Around the world, civic spaces are shifting. There are growing restrictions on free expression and public participation, and it’s increasingly difficult for people to organise and speak out. For youth-led movements in particular, these shifts add new barriers to advancing vital community work and holding those in power to account.

Despite this, the youth remain a rising force. Across Africa, Asia, Latin America, and the Pacific, young people have consistently demonstrated leadership in climate and environmental solutions, and they’ve worked intergenerationally with other change making movements. From playing a critical role in advocating for the Loss and Damage Fund at COP27, to mobilising legal action in South Korea and Germany, young people are driving meaningful progress on some of the world’s most urgent challenges.

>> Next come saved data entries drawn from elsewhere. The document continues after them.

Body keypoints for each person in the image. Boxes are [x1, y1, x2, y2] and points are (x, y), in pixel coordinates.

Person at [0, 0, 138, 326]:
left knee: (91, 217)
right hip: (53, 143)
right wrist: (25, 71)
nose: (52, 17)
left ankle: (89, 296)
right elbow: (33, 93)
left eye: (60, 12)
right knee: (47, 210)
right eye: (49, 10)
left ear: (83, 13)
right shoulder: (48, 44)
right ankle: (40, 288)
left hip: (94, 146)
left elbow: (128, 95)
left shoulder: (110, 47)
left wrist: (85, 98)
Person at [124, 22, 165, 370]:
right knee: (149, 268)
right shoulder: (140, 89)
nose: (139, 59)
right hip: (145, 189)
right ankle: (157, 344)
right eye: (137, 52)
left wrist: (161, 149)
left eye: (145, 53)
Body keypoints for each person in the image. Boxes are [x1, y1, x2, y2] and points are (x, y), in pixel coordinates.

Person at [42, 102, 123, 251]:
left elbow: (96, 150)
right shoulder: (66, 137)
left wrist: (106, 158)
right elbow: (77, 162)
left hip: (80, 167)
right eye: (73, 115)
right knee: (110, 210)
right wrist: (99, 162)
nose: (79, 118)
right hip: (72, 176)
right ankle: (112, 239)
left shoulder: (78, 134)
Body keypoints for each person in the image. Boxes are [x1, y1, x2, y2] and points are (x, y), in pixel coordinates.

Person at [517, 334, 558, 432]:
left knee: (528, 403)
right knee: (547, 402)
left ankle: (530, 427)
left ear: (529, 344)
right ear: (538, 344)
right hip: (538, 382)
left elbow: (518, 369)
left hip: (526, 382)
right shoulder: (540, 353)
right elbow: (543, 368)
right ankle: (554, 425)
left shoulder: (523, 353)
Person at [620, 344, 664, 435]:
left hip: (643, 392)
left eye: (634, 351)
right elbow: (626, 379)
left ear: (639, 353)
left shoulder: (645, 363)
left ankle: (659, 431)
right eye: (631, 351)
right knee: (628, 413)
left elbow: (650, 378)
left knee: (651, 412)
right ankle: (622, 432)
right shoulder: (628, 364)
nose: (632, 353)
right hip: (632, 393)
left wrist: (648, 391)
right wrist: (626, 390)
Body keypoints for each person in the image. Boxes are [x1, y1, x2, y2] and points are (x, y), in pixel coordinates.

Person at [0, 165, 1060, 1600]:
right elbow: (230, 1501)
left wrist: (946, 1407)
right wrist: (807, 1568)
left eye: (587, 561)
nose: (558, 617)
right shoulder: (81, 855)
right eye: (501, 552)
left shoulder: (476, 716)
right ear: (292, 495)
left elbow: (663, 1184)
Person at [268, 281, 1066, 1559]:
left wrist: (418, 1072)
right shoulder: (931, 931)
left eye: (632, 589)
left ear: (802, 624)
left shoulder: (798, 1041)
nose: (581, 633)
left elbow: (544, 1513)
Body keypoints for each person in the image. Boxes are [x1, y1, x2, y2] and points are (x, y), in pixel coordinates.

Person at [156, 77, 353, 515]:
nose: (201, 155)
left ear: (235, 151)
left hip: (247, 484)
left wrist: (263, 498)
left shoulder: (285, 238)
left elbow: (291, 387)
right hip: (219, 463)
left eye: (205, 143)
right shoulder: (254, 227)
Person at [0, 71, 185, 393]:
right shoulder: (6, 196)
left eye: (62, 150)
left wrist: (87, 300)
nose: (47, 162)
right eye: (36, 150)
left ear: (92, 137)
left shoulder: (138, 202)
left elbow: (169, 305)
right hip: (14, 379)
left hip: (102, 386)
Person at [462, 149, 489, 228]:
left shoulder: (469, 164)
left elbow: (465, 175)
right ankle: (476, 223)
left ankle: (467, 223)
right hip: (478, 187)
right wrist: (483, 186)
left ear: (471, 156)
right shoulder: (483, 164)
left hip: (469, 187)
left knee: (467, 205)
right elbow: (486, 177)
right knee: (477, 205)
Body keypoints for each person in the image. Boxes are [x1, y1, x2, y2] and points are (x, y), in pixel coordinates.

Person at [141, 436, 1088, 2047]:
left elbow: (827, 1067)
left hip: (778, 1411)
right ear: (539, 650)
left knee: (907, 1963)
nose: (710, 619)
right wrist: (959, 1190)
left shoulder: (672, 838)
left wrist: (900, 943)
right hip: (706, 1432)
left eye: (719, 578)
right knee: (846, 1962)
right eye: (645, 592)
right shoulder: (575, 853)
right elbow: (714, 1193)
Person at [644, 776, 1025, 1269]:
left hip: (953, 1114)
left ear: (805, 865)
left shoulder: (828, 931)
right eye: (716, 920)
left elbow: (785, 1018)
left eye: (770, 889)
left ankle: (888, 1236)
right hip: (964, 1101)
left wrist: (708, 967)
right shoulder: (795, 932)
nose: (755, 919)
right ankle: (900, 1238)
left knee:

Most recently, young students and peers from the Pacific led a historic campaign at the world’s highest judicial authority, the International Court of Justice, defending their right to a healthy climate. Their efforts resulted in a watershed ruling that, for the first time, affirmed the right of developing nations to seek damages and compensation for harm caused by climate change.

These examples—and many others—underscore the critical role youth-led movements play in advancing climate action and rights, not only within their own communities but on a global scale, showing the importance of funding youth-led climate movements.

Funding Youth-Led Climate Movements: The Pace of Change

Three years after the first Youth Climate Justice Study revealed how limited philanthropic funding was for youth-led climate movements (in relation to the scale of their impact)—the landscape is finally beginning to shift. This change remains uneven and is happening all too slowly, but funding to youth-led groups has      doubled, rising from $42.5 million between 2019 and 2021 to $85.9 million between 2022 and 2024.

This growth is encouraging, but there’s still a long way to go. Youth-led movements remain severely under-resourced, and for most funders, supporting youth-led movements constitutes a niche focus rather than a core funding priority.